**Your task:** Start at the line in the entries below that contains "Melden Sie sich für unseren Newsletter an", stop at the line that contains "Powered by Shopify", and output exactly the lines in that span, both ends included.
#### Extracted material
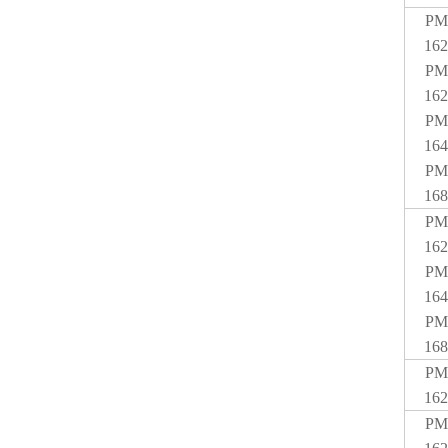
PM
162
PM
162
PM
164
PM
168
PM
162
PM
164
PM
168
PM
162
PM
########
#### Extracted material
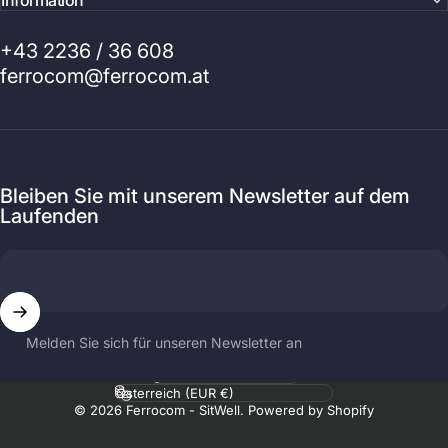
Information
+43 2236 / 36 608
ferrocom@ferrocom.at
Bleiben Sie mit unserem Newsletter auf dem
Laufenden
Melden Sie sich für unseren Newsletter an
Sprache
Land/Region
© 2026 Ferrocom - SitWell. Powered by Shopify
########
**Finished task:**
Melden Sie sich für unseren Newsletter an
Sprache
Land/Region
© 2026 Ferrocom - SitWell. Powered by Shopify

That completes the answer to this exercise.